E il Guardasigilli indaga sul Gip lumaca

E il Guardasigilli indaga sul Gip lumaca

Milano In un palazzo di giustizia a due velocità, accade che ci siano processi che viaggiano veloci come Usain Bolt e altri che invece viaggiano così piano da venire dimenticati, sentenze mai depositate, narcotrafficanti che per questo vengono scarcerati. Con il risultato che il ministro della Giustizia Paola Severino (nella foto) e il presidente del tribunale Livia Pomodoro sono costretti a fare scattare l’impeachment del magistrato responsabile di tali inverosimili episodi.
La lettera dell’Ispettorato del ministero, che prelude all’avvio di una azione disciplinare, è arrivata nei giorni scorsi ai vertici del tribunale milanese. Oggetto della lettera degli ispettori, un magistrato dell’ufficio per le indagini preliminari: Franco Cantù Rajnoldi, cinquant’anni, già assegnatario di molti fascicoli delicati. Tra questi, il processo con rito abbreviato a carico di una banda di narcos, inquisiti dal pool antimafia di Milano, accusati di importare centinaia di chili di cocaina dalla Colombia e di avere impiantato una raffineria in Lombardia. Il 10 febbraio 2011 il gip Cantù Rajnoldi condanna tutti a pene pesanti, intorno ai dieci anni di carcere. Ma dopo la sentenza deve depositare le motivazioni. Avrebbe tre mesi di tempo, ma arriva l’estate e delle motivazioni non c’è traccia. Colpa del carico di lavoro? Chissà. Passano ancora mesi, arriva l’inverno, passa Capodanno, e ancora niente. L’11 febbraio scorso, a un anno dalla sentenza, le motivazioni non si vedono ancora. Così quindici condannati, come giustamente prevede la legge, devono tornare liberi.
Ovviamente in tribunale la cosa non passa sotto silenzio. Di ritardi nei depositi, dovuti prevalentemente al sovraccarico di lavoro, se ne registrano sovente. Ma che un gruppo di narcos conclamati esca di galera perché il giudice non scrive la sentenza, a Milano non era mai successo. Si muove il presidente del tribunale, Livia Pomodoro: che non può prendere direttamente provvedimenti disciplinari, ma può sollecitare la Procura generale e la Cassazione a mettere sotto inchiesta il giudice lumaca. E si muove il ministero, che chiede ai capi di Cantù Rajnoldi, ovvero la stessa Pomodoro e la presidente dell’ufficio gip, Gabriella Manfrin, relazioni sull’accaduto. Le relazioni sono già partite per Roma, e pare che non lascino spazio all’indulgenza verso un episodio che viene considerato ingiustificabile.
Ora saranno ministero e Csm ad occuparsi a fondo del caso. E a quel punto è destinato a venire a galla un altro episodio, che ha per protagonista lo stesso magistrato, e che è ancora più surreale anche se non ha avuto conseguenze dirette.

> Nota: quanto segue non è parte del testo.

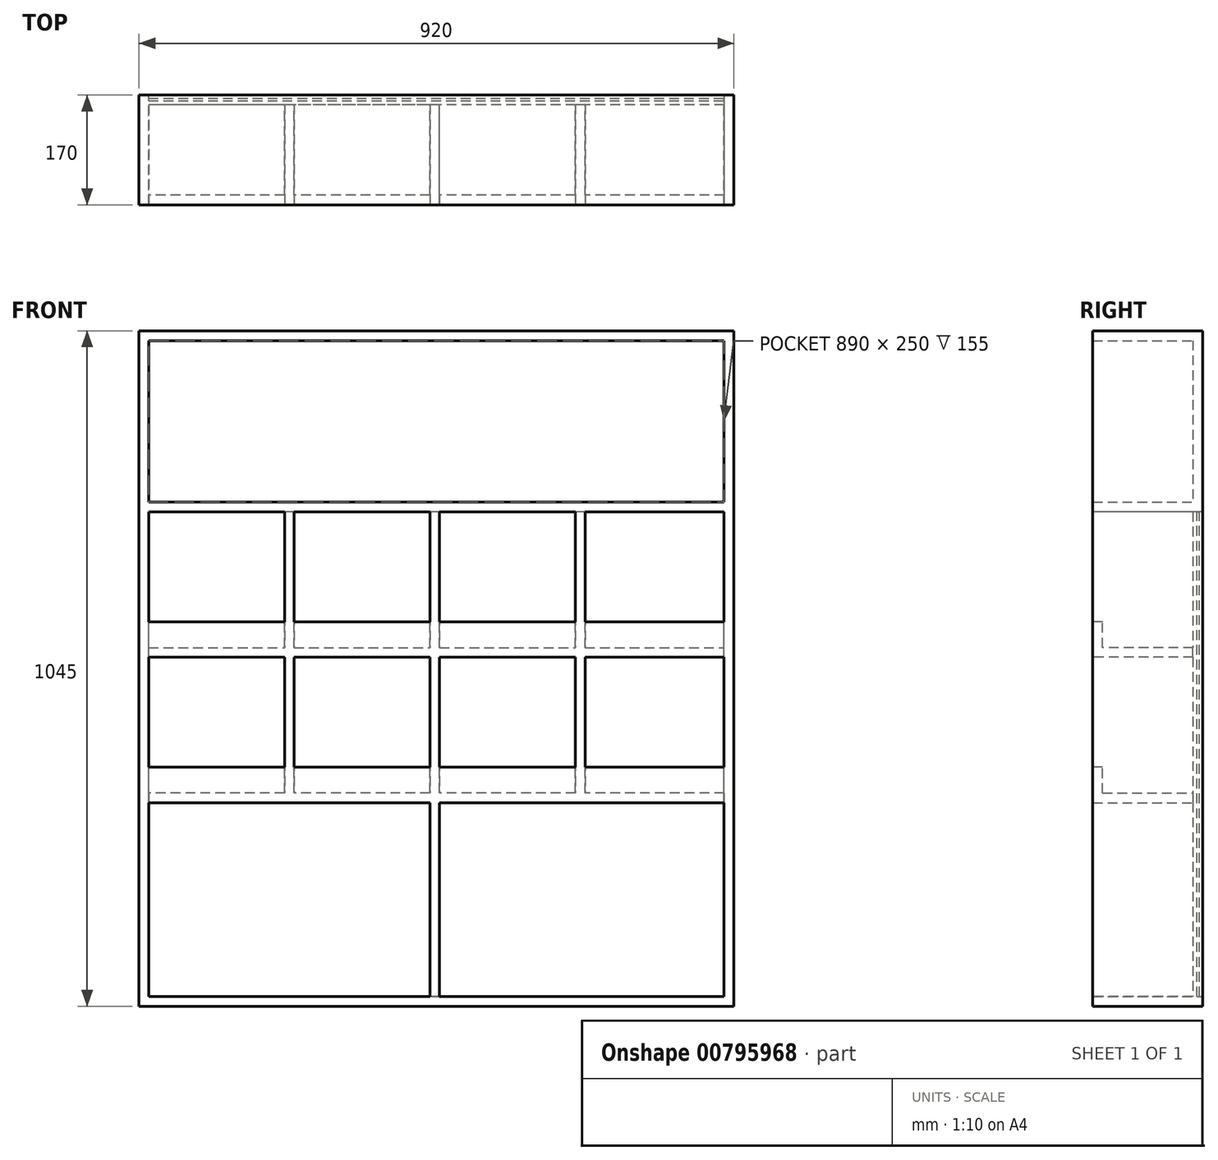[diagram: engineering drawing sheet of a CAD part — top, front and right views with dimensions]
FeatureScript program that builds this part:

Sul tavolo di Cantù Rajnoldi era infatti approdato nel 2010 il fascicolo relativo alle estorsioni che un gruppo di siciliani in odore di mafia avevano messo in atto per costringere un vincitore al Superenalotto a cedere alla cosca una parte del premio. Tre degli inquisiti scelgono il rito abbreviato, l’8 giugno 2010 Cantù Rajnoldi li condanna. Dopodiché si pentono tutti e vengono scarcerati. Tra un po’ saranno passati due anni e la sentenza ancora non c’è.